Thy Servant Aletha

by Roberta H. Ostar

 

Book Details

 

About the Author

Roberta H. Ostar

The author, A. (Aletha) Roberta Hutchison Ostar’s (aka Hutchie in high school, Bobbie in college and as an adult) educational career began with two notable events in grade school—in first grade she refused to hold her pencil correctly for the Parker Penmanship writing model; she got a D in spelling in third grade. Both events were unacceptable in her family. So she proceeded to graduate from Camp Hill High School as valedictorian in 1945 and was Editor-in-chief of the HIGH LIGHT, the school paper her senior year. At Penn State she continued her journalism career by choosing it as her major and being named Editor of LA VIE, the yearbook, and News Editor of the DAILY COLLEGIAN, the student newspaper in her senior year, 1948. After working one year as a news reporter for the MCKEESPORT DAILY NEWS In Pennsylvania, and one year each as a book designer at the University of Wisconsin, Madison, Press and the Thomas Y. Crowell Publishers in New York City, she followed the tradition of her times by retiring to have her children and becoming an active community volunteer: neighborhood newsletter, Girl Scouts, leader and adult educator, church volunteer, etc.

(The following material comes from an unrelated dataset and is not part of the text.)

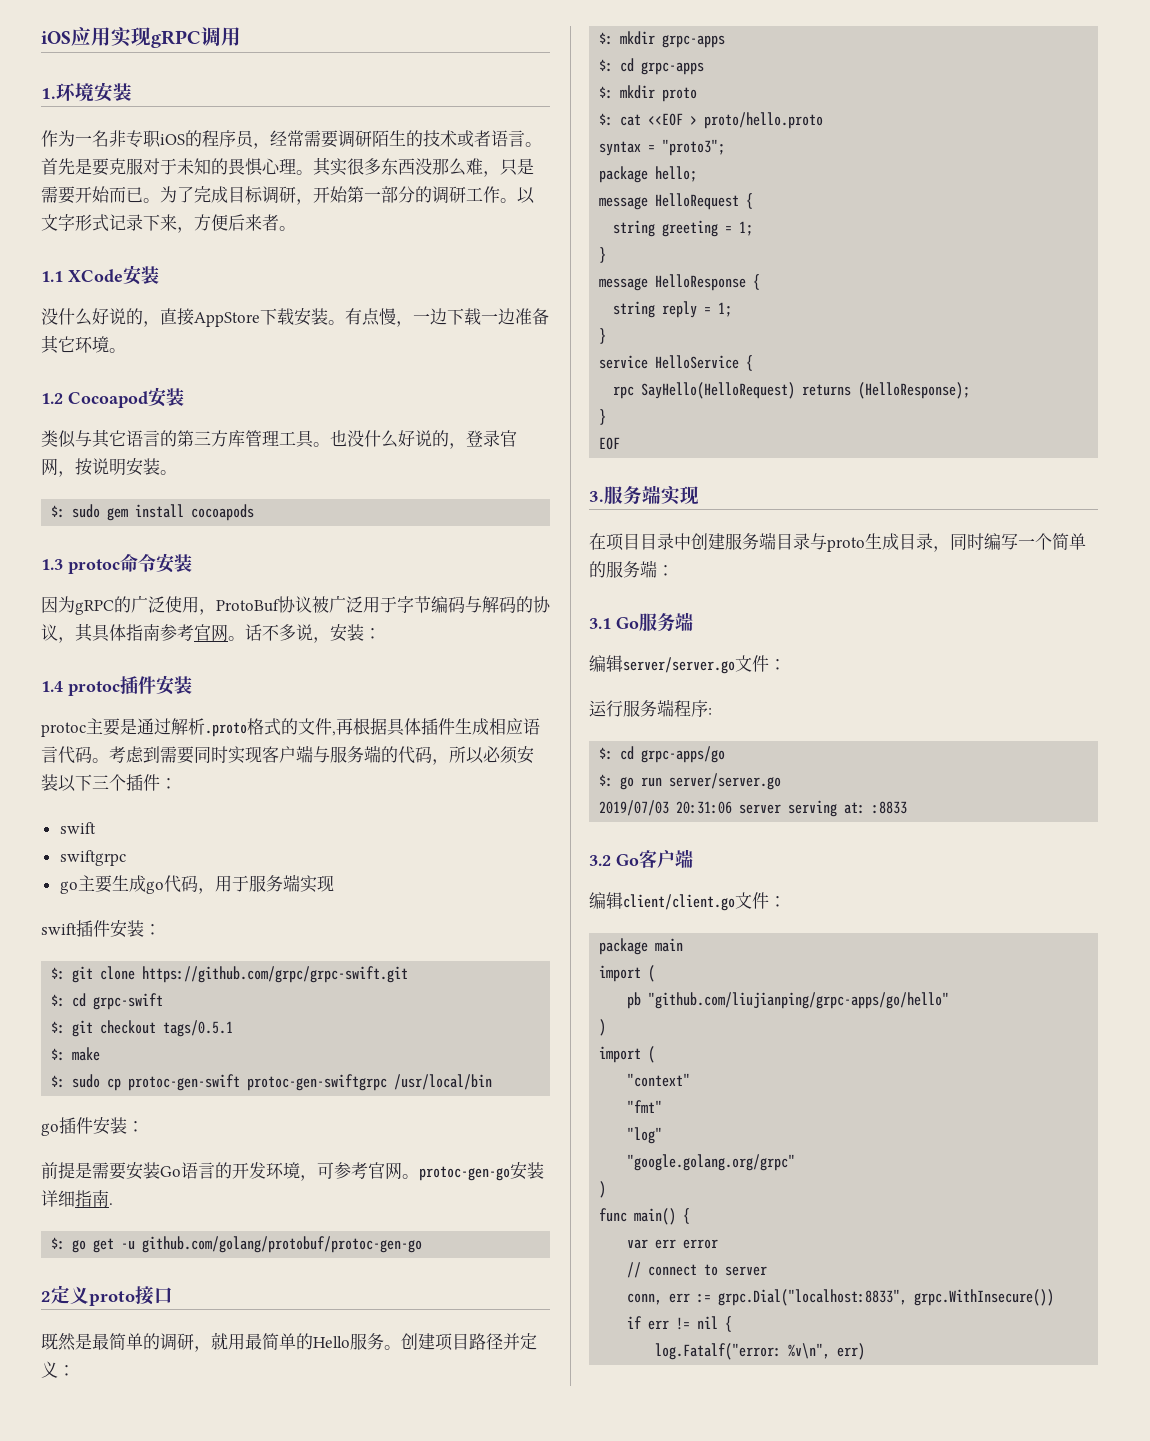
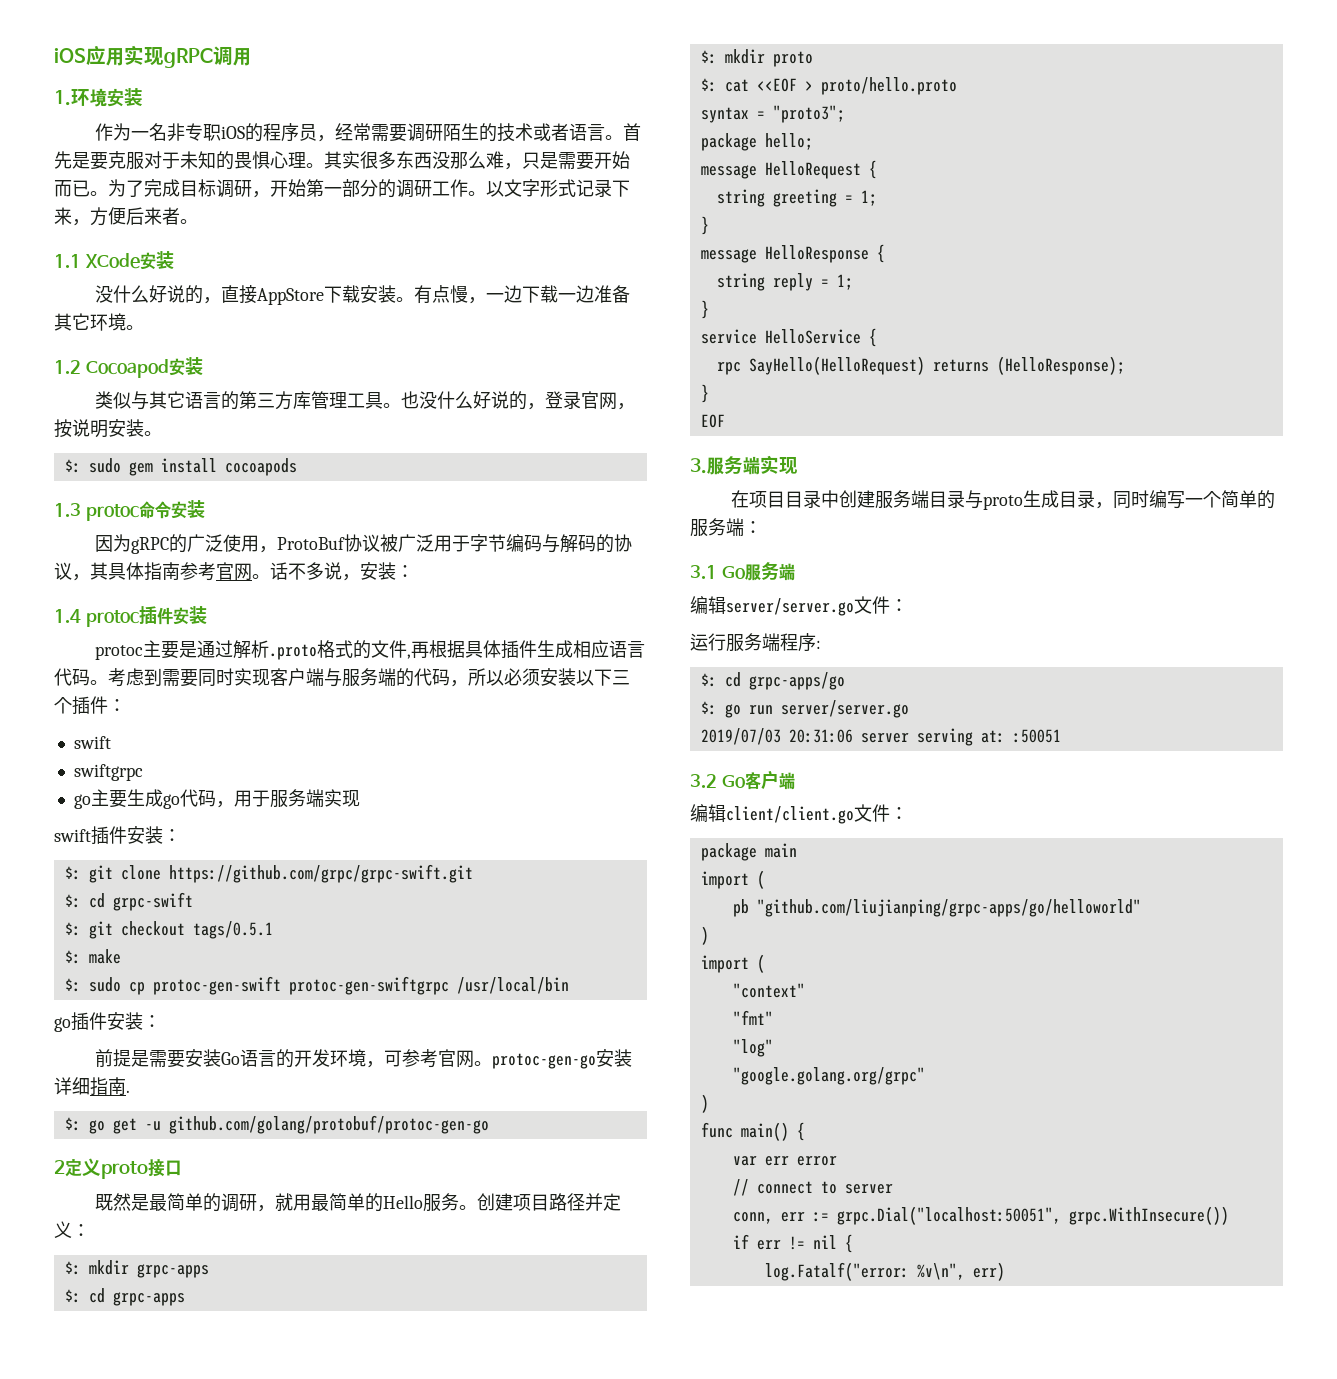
[872,801,908,814] :8833 -> [1012,729,1061,743] :50051
[648,992,950,1009] "github.com/liujianping/grpc-apps/go/hello" -> [756,899,1141,917] "github.com/liujianping/grpc-apps/go/helloworld"
[718,1289,908,1306] grpc.Dial("localhost:8833", -> [836,1206,1061,1225] grpc.Dial("localhost:50051",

In 1979, with two children in college and one in 11th grade, as a volunteer, she created and managed the annual programs for spouses of the presidents of state universities and colleges for the American Association of State Colleges and Universities (aascu) of which her husband Allan had been president since 1965. This was at the height of the feminist movement when the role of spouses as fund raisers and representatives of their schools—unpaid, of course—was a very controversial topic. She conducted three surveys of these spouses for aascu and then, sponsored by the MacArthur Foundation and the Lilley Foundation, she published a survey of the representational roles of a group of college and university presidents and spouses from all universities in the US—public and private—titled PUBLIC ROLES, PRIVATE LIVES.

Now, at the age of 92 she has finally written down the stories and some of the lore of her fiercely loyal Iowa Mother, as her children had been begging her to do!